Bank Zero postpones public launch

Bank Zero is backed by former First National Bank CEO, Michael Jordaan.

The bank had originally intended to launch to the public in late 2019, but subsequently postponed this to the first half of 2020. Among its core offerings will be a debit card that will “dramatically minimise” card data theft and card skimming.

South Africa’s banking sector has seen wide-ranging change and disruption in recent years. Capitec, once regarded as an upstart minor player targeting the lower-income consumer, has now become a force to be reckoned with. 

This is partly as a result of innovations, such as longer branch banking hours and branches that open on Sundays.

The strong uptake of digital banking by consumers has also seen the traditional “big four” banks – Absa, FirstRand, Nedbank and Standard Bank – rushing to develop new digital products and also rationalise their branch networks and reduce staff head-count.

Profitability not guaranteed for banking disruptors

But the three new banks may find that it is not all plain sailing as they fight for profitability and to establish themselves. 
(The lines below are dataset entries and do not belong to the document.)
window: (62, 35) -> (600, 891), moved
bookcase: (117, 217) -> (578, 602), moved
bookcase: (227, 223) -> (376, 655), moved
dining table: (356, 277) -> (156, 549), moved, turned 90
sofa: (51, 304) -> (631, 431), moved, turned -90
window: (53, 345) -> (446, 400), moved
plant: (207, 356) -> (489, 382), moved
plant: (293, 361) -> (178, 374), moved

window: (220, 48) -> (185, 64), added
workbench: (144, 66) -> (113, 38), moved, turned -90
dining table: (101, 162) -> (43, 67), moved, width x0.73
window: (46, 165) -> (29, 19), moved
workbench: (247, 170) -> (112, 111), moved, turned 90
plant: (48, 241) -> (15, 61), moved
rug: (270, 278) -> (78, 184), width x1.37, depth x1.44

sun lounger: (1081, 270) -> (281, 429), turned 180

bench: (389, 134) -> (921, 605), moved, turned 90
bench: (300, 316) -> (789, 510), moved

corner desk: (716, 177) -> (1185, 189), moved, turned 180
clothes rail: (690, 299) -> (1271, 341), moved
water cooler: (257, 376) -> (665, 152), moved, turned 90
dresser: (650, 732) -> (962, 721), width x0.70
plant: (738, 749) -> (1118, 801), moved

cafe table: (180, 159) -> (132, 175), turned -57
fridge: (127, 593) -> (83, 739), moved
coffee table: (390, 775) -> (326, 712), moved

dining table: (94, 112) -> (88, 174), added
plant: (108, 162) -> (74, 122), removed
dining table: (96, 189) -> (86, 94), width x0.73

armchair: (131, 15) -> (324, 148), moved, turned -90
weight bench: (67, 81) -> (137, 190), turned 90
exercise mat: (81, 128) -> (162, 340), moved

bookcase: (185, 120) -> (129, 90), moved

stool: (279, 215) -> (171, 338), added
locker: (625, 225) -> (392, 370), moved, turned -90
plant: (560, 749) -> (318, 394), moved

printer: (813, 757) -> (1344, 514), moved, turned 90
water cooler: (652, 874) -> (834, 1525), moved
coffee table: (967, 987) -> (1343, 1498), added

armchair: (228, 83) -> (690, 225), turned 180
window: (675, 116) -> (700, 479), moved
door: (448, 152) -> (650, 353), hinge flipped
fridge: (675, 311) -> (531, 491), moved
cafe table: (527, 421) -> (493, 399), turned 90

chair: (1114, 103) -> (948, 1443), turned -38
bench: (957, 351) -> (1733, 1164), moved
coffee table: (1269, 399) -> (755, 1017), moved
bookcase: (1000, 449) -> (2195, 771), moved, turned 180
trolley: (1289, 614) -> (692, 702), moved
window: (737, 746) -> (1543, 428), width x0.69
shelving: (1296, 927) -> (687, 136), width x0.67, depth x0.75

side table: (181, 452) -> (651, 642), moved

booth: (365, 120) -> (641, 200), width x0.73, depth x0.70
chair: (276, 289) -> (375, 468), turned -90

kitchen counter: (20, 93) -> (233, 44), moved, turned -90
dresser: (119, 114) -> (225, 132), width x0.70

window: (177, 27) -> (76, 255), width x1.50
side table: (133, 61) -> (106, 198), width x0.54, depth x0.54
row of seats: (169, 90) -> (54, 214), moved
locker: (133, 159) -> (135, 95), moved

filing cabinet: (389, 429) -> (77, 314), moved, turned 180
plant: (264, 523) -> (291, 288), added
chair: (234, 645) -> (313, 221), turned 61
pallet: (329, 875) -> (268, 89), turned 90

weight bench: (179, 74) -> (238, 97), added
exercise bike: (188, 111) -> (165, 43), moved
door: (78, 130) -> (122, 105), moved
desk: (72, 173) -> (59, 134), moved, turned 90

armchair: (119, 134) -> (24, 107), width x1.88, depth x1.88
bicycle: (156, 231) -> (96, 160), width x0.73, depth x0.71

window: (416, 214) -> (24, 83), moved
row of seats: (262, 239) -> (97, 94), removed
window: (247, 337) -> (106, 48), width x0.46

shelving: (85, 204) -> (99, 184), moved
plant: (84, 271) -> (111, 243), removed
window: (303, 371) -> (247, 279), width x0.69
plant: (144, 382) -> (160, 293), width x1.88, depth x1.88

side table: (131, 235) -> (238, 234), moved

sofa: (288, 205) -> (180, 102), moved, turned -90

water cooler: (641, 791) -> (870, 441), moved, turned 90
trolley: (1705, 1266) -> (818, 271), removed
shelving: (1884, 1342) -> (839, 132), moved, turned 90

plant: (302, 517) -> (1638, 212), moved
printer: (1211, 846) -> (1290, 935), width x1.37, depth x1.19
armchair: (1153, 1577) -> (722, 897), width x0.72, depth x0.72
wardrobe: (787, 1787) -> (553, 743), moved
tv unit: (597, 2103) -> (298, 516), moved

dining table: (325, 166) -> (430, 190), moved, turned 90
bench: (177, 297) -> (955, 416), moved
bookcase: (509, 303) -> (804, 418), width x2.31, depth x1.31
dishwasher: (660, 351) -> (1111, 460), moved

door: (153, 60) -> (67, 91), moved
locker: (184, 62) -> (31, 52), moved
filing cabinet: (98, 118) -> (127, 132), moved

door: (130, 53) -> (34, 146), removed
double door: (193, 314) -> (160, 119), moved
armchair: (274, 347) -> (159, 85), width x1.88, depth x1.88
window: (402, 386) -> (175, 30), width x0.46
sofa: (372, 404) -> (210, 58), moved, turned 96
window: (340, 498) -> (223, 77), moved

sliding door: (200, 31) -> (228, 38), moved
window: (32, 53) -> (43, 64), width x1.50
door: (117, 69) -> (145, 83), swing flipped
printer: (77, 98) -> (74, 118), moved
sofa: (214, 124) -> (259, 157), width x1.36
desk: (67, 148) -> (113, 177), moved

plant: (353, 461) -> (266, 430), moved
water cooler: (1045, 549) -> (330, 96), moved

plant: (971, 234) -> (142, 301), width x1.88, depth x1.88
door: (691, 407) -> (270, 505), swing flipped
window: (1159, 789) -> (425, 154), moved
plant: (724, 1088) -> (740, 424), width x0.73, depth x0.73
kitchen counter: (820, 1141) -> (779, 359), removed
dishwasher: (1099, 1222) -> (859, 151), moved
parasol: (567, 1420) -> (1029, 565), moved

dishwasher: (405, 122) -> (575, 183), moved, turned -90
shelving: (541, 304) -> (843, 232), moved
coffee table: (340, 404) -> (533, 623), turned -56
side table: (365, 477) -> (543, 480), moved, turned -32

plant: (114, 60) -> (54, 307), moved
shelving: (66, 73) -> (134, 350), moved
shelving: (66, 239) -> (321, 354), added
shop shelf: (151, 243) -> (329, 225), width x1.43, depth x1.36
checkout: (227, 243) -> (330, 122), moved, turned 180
Writing in Business Insider in September 2019, business journalist Bruce Whitfield observed: 

“Critical to the success of any bank is trust. Without it, customers will not deposit their salaries into their accounts regardless of the number of gimmicks, rewards, and incentives on offer. 

Convincing customers to shift their primary transactional banking to a brand new player is hard and can take months as people run parallel accounts before either committing to the new operator or reverting to their existing provider.”